Review: Thom Pain – Based On Nothing (Sydney Independent Theatre Company)

Auditorium_American-issue_TVenue: Old Fitzroy Theatre (Woolloomooloo NSW), May 5 – 10, 2014
Playwright: Will Eno
Director: Julie Baz
Actor: David Jeffrey

Theatre review (originally published at auditoriummag.com)
Thom Pain (Based On Nothing) is about fear, loss and loneliness. Will Eno depicts a state of sadness that is genuine in its erratic complexity, but also joyful and humorous in its profound observations. Thom Pain is a man who has experienced disappointments, and he knows what betrayal and injustice feels like. Eno’s script expresses the process that one needs to go through in order to emerge renewed and strengthened, but Pain has not yet found that enlightenment.

His struggle is the flesh and blood of this work, and a representation of a condition of being that is too easily forgotten. The human capacity to leave pain behind after it subsides, makes this a valuable piece of rumination. We get over things and move on, but Pain’s very presence demonstrates some of the intricacies of our coping mechanisms, and watching them in action is fascinating. The writing has a rambling incoherence that seems theatrical, but also poignantly realistic. We are rarely clear of mind at troubled times, and Eno utilises that natural inability to make sense of things, to great dramatic effect. Everything is strange yet familiar. The audience observes the peculiarity of Pain’s behaviour, while feeling a close affinity to the character.

Thom Pain (Based On Nothing) is a work of art that cuts deeply and meaningfully, revealing an image of our own humanity through a mirror that is rarely uncovered. It is also a work of excellent entertainment, with performer David Jeffrey providing the one-man show considerable pathos and a very charming whimsy. In spite of his considerable actorly talents, Jeffrey brings a quality of diffidence to the stage that gives his character an authenticity that we not only warm to, but almost feel protective towards. The text’s unconventional structure risks alienating its audience, but we care for the man Jeffrey creates, and he makes us sit and listen intently.
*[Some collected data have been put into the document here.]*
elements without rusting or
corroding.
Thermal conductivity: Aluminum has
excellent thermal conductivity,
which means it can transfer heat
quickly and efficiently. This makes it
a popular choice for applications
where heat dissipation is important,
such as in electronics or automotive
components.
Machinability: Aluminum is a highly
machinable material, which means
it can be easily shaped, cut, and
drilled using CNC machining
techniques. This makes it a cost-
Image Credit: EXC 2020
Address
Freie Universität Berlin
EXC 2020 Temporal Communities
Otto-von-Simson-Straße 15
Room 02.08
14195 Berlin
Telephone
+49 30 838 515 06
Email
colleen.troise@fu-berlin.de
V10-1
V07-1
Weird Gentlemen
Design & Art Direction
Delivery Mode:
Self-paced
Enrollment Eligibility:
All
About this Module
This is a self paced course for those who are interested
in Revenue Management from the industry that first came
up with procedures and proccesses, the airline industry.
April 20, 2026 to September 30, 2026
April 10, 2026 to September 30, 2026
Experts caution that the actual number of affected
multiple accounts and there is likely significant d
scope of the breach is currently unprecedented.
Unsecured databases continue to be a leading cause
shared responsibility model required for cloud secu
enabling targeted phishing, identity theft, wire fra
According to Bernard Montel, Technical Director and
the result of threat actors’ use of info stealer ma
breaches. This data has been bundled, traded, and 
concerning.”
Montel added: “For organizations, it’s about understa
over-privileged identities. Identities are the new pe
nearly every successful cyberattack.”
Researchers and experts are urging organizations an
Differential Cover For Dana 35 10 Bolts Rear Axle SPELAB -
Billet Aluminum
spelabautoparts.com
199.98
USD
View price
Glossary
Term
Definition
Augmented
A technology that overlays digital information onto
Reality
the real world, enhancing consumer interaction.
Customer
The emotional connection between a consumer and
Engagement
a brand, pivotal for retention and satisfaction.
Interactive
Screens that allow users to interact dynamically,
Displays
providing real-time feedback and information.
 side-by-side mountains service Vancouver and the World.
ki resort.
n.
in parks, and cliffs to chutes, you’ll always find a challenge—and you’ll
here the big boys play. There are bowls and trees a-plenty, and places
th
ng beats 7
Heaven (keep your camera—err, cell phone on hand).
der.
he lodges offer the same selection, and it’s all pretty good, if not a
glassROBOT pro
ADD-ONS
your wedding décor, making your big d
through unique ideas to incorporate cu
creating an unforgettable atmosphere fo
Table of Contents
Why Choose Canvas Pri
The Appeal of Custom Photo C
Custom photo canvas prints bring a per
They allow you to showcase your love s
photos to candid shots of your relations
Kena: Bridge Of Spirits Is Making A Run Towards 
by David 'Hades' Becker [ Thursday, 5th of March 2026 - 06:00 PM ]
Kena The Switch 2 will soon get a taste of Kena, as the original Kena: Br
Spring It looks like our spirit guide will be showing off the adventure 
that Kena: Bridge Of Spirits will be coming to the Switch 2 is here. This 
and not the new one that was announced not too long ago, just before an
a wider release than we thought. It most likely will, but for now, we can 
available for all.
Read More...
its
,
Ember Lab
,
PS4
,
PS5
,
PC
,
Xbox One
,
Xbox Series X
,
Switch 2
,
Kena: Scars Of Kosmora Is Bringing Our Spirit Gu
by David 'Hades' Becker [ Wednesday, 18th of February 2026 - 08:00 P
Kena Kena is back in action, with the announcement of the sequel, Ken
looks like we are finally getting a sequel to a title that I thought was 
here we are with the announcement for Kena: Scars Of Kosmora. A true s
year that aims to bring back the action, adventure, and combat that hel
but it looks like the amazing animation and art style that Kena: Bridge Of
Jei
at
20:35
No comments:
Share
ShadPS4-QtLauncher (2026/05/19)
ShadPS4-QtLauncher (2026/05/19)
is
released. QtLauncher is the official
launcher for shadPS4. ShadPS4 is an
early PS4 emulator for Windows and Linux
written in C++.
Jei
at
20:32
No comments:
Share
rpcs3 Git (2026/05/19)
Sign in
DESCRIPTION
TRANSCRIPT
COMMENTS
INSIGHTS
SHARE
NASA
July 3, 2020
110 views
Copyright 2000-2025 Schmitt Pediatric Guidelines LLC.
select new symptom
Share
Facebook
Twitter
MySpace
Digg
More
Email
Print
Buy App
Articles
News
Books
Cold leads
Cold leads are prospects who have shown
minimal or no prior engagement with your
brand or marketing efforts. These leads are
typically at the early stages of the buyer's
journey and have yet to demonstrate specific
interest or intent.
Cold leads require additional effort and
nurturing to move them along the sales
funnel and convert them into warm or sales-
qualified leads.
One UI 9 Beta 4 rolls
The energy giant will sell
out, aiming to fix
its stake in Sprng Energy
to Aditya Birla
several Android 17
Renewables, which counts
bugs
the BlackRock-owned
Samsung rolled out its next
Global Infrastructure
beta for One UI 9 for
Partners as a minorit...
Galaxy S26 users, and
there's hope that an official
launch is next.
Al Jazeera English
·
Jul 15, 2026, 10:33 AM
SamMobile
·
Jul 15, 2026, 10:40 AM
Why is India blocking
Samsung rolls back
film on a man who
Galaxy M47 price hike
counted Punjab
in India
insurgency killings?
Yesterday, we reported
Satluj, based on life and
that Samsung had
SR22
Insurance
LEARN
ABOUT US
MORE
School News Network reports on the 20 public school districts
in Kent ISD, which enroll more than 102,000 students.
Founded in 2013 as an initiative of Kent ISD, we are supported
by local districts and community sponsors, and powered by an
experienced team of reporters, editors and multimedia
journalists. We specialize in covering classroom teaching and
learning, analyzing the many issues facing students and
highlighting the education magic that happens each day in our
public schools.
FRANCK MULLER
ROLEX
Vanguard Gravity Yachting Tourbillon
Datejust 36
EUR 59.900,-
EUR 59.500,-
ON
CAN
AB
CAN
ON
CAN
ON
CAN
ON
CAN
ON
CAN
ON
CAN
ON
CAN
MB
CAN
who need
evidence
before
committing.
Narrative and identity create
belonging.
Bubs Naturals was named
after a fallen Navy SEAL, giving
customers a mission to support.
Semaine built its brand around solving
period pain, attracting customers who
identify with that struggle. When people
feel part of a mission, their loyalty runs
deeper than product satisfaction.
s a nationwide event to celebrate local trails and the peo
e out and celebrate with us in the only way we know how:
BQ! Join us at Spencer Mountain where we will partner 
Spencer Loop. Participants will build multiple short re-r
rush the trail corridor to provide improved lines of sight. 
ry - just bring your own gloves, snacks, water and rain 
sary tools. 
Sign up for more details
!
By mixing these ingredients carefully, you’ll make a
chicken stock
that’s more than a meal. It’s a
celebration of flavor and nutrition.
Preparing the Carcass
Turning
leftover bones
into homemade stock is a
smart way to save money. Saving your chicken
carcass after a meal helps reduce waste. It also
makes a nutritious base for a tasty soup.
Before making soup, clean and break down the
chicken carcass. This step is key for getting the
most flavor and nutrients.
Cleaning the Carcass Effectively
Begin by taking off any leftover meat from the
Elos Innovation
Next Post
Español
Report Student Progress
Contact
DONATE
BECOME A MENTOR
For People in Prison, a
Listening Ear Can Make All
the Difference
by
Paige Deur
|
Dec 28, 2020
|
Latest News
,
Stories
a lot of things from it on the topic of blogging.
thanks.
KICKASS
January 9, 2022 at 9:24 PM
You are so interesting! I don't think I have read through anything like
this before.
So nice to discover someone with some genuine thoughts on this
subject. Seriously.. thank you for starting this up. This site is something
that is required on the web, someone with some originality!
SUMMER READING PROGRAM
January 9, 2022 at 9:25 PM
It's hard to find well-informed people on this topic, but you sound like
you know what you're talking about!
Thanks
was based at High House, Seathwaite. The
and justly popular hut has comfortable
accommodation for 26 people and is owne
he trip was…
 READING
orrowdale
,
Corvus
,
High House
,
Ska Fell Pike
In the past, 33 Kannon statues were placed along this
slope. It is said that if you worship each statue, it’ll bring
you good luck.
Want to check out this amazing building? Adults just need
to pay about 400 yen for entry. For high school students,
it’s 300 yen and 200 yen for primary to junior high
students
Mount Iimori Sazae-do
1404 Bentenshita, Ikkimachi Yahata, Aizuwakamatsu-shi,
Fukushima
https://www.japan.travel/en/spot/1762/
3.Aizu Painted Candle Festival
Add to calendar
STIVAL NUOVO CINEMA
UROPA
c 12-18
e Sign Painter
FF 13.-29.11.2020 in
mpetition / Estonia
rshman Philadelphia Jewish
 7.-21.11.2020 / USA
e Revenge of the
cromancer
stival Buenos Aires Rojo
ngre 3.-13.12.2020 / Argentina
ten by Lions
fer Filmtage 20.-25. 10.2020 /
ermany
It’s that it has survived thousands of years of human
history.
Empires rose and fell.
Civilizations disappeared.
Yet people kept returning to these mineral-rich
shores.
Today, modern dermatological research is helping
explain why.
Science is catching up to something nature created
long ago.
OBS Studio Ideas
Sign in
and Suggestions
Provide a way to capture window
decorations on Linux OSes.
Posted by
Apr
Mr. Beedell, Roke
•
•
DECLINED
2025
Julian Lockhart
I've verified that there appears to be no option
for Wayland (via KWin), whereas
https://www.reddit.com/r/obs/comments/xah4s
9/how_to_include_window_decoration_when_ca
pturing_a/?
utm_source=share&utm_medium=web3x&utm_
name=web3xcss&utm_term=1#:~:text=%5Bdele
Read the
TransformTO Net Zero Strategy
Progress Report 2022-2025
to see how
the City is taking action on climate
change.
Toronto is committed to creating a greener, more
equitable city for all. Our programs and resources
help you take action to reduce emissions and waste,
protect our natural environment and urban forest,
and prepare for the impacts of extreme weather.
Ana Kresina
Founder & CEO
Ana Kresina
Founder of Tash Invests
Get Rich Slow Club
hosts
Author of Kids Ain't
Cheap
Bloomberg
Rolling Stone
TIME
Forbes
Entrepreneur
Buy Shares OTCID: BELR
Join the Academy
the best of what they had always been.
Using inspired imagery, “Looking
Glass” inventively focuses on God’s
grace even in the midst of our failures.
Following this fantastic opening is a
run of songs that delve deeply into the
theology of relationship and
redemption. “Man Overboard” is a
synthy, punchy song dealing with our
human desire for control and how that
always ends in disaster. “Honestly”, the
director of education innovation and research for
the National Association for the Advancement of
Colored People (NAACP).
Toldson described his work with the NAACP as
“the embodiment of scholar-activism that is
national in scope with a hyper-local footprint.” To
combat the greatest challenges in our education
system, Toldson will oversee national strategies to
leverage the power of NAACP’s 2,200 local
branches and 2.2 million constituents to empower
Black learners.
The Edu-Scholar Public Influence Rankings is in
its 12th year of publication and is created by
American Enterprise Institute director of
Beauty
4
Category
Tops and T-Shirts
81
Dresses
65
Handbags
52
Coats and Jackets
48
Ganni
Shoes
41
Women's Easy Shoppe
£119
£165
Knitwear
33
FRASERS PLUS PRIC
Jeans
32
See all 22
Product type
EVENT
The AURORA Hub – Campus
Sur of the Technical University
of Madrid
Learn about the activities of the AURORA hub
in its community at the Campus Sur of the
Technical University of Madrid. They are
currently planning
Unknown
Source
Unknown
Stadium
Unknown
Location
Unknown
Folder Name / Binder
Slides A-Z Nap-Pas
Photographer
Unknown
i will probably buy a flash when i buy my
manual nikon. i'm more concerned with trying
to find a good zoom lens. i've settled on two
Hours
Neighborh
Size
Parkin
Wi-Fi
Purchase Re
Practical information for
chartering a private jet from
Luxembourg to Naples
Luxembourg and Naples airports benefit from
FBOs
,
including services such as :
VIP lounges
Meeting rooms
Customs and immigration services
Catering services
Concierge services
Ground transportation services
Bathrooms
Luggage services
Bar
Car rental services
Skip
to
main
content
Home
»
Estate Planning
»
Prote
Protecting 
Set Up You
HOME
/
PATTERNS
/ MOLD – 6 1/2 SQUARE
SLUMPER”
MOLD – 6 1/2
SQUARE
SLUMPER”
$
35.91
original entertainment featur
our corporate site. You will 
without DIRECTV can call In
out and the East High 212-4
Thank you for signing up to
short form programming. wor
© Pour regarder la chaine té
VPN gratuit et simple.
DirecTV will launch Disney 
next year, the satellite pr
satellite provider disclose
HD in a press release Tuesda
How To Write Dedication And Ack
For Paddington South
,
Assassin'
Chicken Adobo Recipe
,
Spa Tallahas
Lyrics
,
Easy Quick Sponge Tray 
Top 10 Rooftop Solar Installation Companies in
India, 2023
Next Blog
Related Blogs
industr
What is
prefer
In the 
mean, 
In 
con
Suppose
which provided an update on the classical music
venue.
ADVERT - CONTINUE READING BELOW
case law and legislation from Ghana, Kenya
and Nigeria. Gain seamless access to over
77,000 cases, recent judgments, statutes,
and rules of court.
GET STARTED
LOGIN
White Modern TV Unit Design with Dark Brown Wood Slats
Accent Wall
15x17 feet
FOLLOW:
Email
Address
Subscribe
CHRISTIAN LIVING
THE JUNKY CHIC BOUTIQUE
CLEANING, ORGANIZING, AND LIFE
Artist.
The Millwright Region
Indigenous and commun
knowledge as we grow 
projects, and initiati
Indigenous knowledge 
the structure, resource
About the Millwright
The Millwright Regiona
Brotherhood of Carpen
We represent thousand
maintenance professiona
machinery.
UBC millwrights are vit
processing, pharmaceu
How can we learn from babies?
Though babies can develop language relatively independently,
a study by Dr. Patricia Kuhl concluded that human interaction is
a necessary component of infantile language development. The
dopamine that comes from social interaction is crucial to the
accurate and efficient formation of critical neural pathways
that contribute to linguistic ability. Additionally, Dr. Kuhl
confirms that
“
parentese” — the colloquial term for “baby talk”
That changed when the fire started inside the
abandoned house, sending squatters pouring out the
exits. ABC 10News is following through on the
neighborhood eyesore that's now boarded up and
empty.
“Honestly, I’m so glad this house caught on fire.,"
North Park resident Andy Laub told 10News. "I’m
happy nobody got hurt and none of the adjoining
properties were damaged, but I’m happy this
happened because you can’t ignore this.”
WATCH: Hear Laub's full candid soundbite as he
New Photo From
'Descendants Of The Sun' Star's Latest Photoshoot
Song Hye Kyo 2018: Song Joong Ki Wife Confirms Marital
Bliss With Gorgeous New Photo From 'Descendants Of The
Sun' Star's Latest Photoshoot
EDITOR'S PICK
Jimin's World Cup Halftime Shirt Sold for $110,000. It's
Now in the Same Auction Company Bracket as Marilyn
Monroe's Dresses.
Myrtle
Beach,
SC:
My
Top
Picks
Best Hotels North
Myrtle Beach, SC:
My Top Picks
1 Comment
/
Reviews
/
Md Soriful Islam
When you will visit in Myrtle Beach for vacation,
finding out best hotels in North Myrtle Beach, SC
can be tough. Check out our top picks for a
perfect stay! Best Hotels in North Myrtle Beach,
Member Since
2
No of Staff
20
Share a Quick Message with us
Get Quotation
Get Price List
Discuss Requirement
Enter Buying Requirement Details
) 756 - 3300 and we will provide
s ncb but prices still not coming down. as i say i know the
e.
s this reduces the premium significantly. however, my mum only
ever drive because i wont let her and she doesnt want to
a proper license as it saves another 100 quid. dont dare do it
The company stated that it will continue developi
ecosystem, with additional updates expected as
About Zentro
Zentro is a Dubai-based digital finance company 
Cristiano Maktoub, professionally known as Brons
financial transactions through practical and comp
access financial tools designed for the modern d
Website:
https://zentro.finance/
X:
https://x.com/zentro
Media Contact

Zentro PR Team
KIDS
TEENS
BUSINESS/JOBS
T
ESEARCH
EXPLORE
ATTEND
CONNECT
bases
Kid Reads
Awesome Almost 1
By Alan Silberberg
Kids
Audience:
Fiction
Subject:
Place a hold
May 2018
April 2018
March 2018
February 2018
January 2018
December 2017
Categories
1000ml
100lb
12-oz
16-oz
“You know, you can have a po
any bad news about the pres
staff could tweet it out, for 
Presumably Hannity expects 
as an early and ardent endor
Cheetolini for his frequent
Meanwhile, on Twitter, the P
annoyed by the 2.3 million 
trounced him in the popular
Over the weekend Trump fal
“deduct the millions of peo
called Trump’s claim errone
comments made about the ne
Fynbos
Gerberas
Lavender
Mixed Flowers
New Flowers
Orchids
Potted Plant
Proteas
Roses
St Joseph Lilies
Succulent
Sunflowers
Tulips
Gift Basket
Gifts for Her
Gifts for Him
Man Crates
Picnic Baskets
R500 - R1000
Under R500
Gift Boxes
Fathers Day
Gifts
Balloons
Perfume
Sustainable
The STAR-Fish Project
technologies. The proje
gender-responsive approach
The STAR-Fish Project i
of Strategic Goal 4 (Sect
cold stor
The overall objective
He is very funny, and very wry. He wallows, but he is also self-effacing. He plays with our emotions, taking them on an unpredictable and haphazard journey, to all the spaces we messily label “mixed emotions”. Jeffrey’s achievement however, goes further than succeeding in making us laugh and cry. The actor’s portrayal of melancholy is so charged with vulnerability, it reminds us of feelings we bury deep within. The same ones we can sense in our bodies almost everyday but are rarely allowed to surface. Jeffrey makes that pain emerge with a quiet wonder, and in the safety of the theatre, we encounter the closest friend of all, our own broken hearts.

Melancholia is the overriding tone, and perhaps theme, of the show. Director Julie Baz creates an atmosphere thick with moody pensiveness, and it is seductive. The evocative and beautiful underscoring music is a selection of pieces from Sergey Akhunov’s Big Elegy To John Cage, which contribute greatly to the production’s introspective texture. Melancholy visits us all and people relate to it in different ways, ranging from repulsion to pleasure. Accordingly, the production’s appeal would vary according to tastes, but the liberal amount of comedy intelligently added to Baz’s weighty microcosm, ensures that the work speaks to many.

It is often too easy to overindulge in lengthy well-written passages, putting too much trust on the words to work their own magic. Baz is conscious of the pitfalls of extended monologues and wisely encourages the actor to embellish with movement, both exaggerated and subtle, resulting in a performance that is energetic and optically dynamic. The use of space is similarly active, but stage design is overly minimal due to Eno’s specifications. He believes that “there is a humility about theatre and life in the script; it should be there in the production, too.” This is a persuasive argument, but it is also true that the script could benefit from greater visual flourish and imagination. Pain talks about magic, and there are moments where our eyes wish for something slightly fantastical to materialise.

The view inside Pain’s mind is bittersweet, truthful, and scarred, and therefore beautiful. His story is hopeful, yet he seems oblivious to the good around him, and inside of himself. Blinded by fear and dejection, he is a whirling dervish in search of salvation. For us, his magnificent dance is a spiritual lift, and we desire only the best for him, in the trust that a new dawn is always on the approach.